Sezione del documento:
- - -
Articolo di Maria Maddalena Ferrari e Michele Perillo
I giovani di molte specie, compresa la nostra, man mano crescono hanno una spinta istintiva a distinguersi dagli adulti e ad acquisire “territori” indipendenti.
Nei millenni, questa spinta primordiale, più pronunciata tra i maschi, si è rivelata vincente per le comunità e ha portato all’acquisizione di nuovi spazi e nuove capacità.
Da quando il progresso scientifico e l’esplosione demografica hanno ridotto la disponibilità di nuovi territori, i giovani ne hanno trovato di simbolici e le nuove generazioni si sono dati linguaggi, usanze, look e regole di condotta “ribelli” allo status quo e adottate anche perché sgradite alle generazioni precedenti: negli ultimi decenni, si sono avvicendate le mode del rock and roll, poi dei capelli lunghi, poi del piercing e dei tatuaggi, del rap, ecc.
L’immersione nei social in rete e negli smartphone è in qualche modo diventata una loro nicchia di isolamento dalla quale sono spesso esclusi gli adulti, anche quando fisicamente presenti, e nella quale semmai è la generazione analogica degli “over 50” ad essere ospite, di solito in condizioni d’inferiorità. Anche per questo – ma non solo – si sono affievoliti il potere degli anziani e la loro autorità/autorevolezza nell’ambito familiare.
Questo modo di appartarsi rende più difficile il dialogo tra le diverse fasce d’età. Vi sono però ambiti in cui la comunicazione personale e il colloquio diretto rimangono insostituibili, pena vari problemi di convivenza sociale e disagi di carattere individuale, familiare o di coppia.
Si è invertito il compito del primo passo per la ricerca del contatto: i “vecchi” chiedono assistenza ai giovani “Millenial” “per l’uso della tecnologia digitale e la comprensione del relativo gergo e spesso la ricevono con malcelata insofferenza. I giovani rivolgono invece le loro domande a internet, il che li fa sentire autosufficienti, poiché l’esperienza e le conoscenze dei vecchi diventano ogni giorno più obsolete. La prolungata convivenza alla quale sono oggi costrette le famiglie in quarantena contro il contagio da coronavirus può offrire però una nuova occasione per la ripresa o l’inizio del dialogo tra le generazioni, che migliori le conoscenze dei rispettivi gusti ed esperienze e riscopra affinità comuni e preferenze condivise per certe attività, giochi, spettacoli o musiche e altro.
Tra quelli che esigono il contatto diretto rientra certamente anche il rapporto dei giovani con gli educatori/insegnanti, che si trova oggi a competere con la pervasività della comunicazione elettronica, l’accessibilità ai siti internet più interessanti e l’attrazione dei luoghi virtuali di socializzazione, come Facebook, Instagram, Linkedin, i gruppi di chat, ecc.
- - -
(Elementi del dataset)
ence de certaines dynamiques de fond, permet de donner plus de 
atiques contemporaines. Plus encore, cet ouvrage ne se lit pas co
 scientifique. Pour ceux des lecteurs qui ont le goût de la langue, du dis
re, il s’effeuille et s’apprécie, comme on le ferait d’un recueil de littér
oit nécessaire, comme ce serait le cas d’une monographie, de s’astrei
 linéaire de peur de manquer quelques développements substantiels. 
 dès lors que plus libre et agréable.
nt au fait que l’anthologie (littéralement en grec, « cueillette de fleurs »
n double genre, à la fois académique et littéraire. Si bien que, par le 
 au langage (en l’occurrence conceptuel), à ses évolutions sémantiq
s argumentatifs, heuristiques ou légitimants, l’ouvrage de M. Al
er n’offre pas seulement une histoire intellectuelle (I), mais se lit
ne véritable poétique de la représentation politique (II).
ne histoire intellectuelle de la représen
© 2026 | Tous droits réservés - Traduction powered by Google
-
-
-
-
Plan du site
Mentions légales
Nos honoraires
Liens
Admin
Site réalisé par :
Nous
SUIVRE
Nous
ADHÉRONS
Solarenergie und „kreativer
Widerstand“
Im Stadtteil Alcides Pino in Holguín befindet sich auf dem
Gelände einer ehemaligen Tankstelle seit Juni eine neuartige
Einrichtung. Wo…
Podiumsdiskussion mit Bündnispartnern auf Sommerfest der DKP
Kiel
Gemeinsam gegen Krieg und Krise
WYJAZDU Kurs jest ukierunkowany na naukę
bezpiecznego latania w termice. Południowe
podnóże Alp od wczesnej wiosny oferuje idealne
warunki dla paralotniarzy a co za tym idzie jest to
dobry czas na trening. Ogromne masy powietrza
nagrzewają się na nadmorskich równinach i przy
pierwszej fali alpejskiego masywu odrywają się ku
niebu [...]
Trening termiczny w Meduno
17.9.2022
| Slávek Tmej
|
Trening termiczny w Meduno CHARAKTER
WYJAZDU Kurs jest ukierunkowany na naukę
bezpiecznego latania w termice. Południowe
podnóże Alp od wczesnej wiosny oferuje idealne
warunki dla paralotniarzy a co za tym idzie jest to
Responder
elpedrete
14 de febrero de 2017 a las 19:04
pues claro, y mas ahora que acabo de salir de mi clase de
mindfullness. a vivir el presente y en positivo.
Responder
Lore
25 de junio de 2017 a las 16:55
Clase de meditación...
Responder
- - -
Consegna: Traduci in inglese questa frase dell'articolo sul dialogo tra generazioni: «Questo modo di appartarsi rende più difficile il dialogo tra le diverse fasce d’età.»

Risposta: This way of withdrawing makes dialogue between the different age groups more difficult.